*Materials provided:*

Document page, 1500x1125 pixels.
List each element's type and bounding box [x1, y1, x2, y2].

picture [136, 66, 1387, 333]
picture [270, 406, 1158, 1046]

* * *

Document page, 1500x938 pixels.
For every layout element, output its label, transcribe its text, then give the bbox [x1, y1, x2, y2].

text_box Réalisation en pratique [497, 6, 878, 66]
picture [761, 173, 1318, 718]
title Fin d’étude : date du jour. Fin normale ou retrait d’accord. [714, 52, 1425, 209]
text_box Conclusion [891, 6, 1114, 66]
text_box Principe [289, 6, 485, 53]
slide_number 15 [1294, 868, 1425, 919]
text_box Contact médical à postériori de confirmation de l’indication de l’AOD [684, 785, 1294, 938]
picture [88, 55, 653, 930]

...

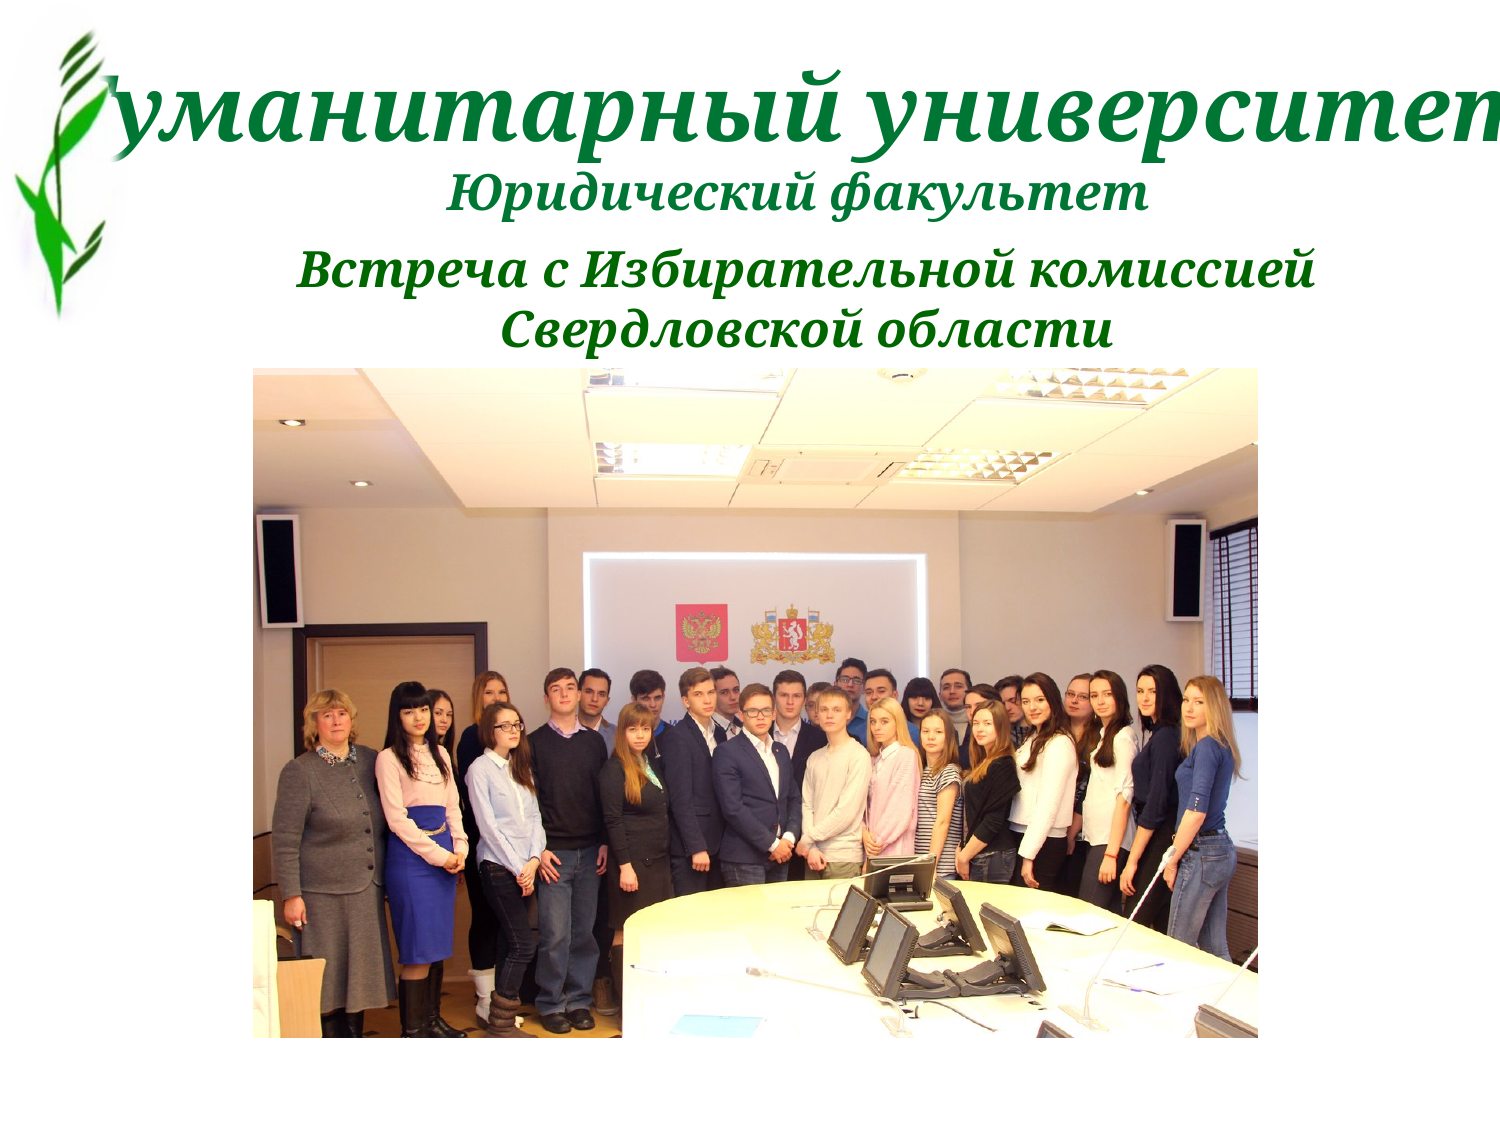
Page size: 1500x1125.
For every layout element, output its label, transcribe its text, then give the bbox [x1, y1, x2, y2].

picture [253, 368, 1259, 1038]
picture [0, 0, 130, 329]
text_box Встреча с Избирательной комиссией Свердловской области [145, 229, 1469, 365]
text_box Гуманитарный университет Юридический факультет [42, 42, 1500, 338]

*Your instructions:*
The answer must be every line of the data that holds the word "Document".

*Exercise solution:*
Document page, 1500x1125 pixels.
Document page, 1500x938 pixels.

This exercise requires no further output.